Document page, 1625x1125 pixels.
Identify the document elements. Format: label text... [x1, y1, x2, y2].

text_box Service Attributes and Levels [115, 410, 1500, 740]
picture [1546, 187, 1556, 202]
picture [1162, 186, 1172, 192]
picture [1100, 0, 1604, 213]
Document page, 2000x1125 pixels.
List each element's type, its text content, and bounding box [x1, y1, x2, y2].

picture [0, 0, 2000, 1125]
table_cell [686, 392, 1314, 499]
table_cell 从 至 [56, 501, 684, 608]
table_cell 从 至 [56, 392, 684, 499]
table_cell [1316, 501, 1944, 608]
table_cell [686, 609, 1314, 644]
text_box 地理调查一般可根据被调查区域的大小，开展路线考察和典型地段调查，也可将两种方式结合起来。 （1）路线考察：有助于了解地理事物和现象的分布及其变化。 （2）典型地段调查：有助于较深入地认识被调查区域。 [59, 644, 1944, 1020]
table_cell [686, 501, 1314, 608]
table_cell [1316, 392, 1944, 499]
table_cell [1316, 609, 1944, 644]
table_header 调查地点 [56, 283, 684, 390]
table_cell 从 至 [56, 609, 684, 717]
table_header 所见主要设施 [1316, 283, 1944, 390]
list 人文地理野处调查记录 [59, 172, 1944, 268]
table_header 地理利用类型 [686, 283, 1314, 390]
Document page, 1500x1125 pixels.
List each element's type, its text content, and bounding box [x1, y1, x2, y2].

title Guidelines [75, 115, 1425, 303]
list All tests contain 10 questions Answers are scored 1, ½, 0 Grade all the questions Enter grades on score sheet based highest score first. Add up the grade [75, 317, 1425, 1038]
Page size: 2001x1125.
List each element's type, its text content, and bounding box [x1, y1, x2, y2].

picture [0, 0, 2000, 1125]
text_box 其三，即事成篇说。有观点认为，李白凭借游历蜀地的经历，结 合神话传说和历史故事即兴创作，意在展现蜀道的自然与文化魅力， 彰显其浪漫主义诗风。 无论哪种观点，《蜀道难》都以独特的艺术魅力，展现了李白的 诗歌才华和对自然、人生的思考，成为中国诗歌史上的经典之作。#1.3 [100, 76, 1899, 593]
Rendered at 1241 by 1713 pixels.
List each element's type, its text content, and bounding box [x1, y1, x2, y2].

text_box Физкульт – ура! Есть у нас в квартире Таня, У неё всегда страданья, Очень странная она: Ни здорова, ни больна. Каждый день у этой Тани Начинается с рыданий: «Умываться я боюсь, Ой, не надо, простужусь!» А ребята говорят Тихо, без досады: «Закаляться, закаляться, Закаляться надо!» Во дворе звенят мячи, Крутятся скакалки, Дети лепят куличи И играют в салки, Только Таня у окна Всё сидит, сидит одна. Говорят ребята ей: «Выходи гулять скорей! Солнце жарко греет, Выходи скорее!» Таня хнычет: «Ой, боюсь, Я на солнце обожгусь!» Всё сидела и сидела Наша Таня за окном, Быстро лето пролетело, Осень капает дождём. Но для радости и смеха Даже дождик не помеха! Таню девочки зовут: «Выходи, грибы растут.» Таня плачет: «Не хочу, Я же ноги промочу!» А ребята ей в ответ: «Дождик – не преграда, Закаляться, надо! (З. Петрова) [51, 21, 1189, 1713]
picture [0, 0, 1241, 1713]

-=-=-=-=-

# [Work instructions]
I need every line of the material that includes "pixels", so please copy them out.

# [Task result]
Document page, 1625x1125 pixels.
Document page, 2000x1125 pixels.
Document page, 1500x1125 pixels.
Rendered at 1241 by 1713 pixels.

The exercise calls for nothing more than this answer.